Youngjin Yoo is the Elizabeth M. and William C. Treuhaft Professor of Entrepreneurship and professor of information systems in the Department of Design & Innovation at the Weatherhead School of Management, Case Western Reserve University. He is the faculty director of xLab. He is also a WBS Distinguished Research Environment Professor at Warwick Business School, UK, and a visiting professor at London School of Economics and Political Science, UK. His work was published in leading academic journals such as MIS Quarterly, Information Systems Research, or, Organization Science, and he is senior editor at leading journals such as MIS Quarterly, the Journal of AIS and Journal of Information Technology. His research interests include digital innovation and entrepreneurship, ethical AI, digital health, and organizational genetics. During the panel, Youngjin shares insights from his studies on the design of a decentralized data ecosystem (from technology and business perspectives) that offers highly personalized dynamic digital health services. It is built on the principle of ownership and portability of data. He sees a the shift from a highly centralized data ecosystem that we currently have to a decentralized data ecosystem as an opportunity for addressing access and other societal challenges for different stakeholders including patients, providers, and tech suppliers.
Chairs
Sirkka L. Jarvenpaa is the Bayless/Rauscher Pierce Refsnes Chair in Business Administration at the McCombs School of Business, The University of Texas at Austin. She is an AIS fellow and LEO Award recipient. Professor Jarvenpaa’s research focuses on inter-organizational collaboration in fast paced and technologically complex knowledge environments. Her work has appeared in leading information systems, management, accounting, marketing, psychology, and anthropology journals.

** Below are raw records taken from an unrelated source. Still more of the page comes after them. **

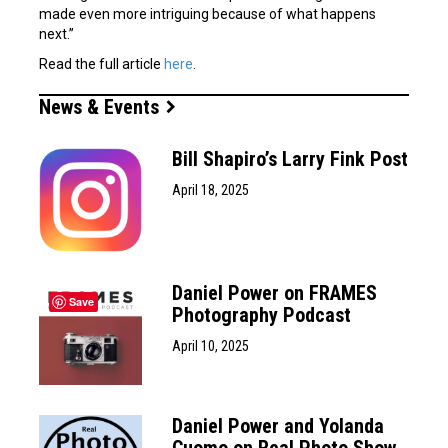
made even more intriguing because of what happens
next.”
Read the full article
here
.
News & Events
Bill Shapiro’s Larry Fink Post
April 18, 2025
Daniel Power on FRAMES
Save
Photography Podcast
April 10, 2025
Daniel Power and Yolanda
Cuomo on Real Photo Show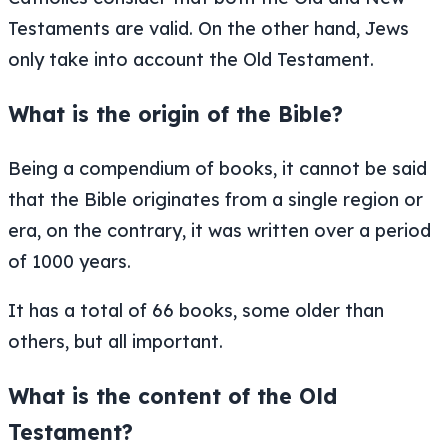
Testaments are valid. On the other hand, Jews
only take into account the Old Testament.
What is the origin of the Bible?
Being a compendium of books, it cannot be said
that the Bible originates from a single region or
era, on the contrary, it was written over a period
of 1000 years.
It has a total of 66 books, some older than
others, but all important.
What is the content of the Old
Testament?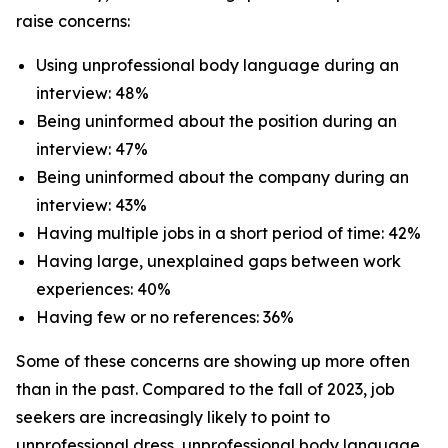
raise concerns:
Using unprofessional body language during an
interview: 48%
Being uninformed about the position during an
interview: 47%
Being uninformed about the company during an
interview: 43%
Having multiple jobs in a short period of time: 42%
Having large, unexplained gaps between work
experiences: 40%
Having few or no references: 36%
Some of these concerns are showing up more often
than in the past. Compared to the fall of 2023, job
seekers are increasingly likely to point to
unprofessional dress, unprofessional body language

Hannes Rothe is Associate Professor for Information Systems at ICN Business School. He is co-founder of the Digital Entrepreneurship Hub (with Freie Universität Berlin). Hannes’ research interests lies on organizing data and knowledge, digital entrepreneurship, and digital infrastructures. His work has been published in journals such as Journal of the Association for Information Systems, Strategic Management Journal, Information Systems Journal, Communications of the AIS, and others.
Virpi Kristiina Tuunainen is a professor of Information Systems Science at the Department of Information and Service Management of Aalto University School of Business. She is an AIS fellow Award recipient. Her current research focuses on ICT enabled or enhanced services and digital innovation. Her work has appeared in journals, such as, MIS Quarterly, MISQ Executive, Communications of the ACM, Journal of Management Information Systems, Journal of Strategic Information Systems, and Information & Management, and in conferences, such as, ICIS, ECIS and HICSS. She currently serves as senior editor for EJIS and for JAIS.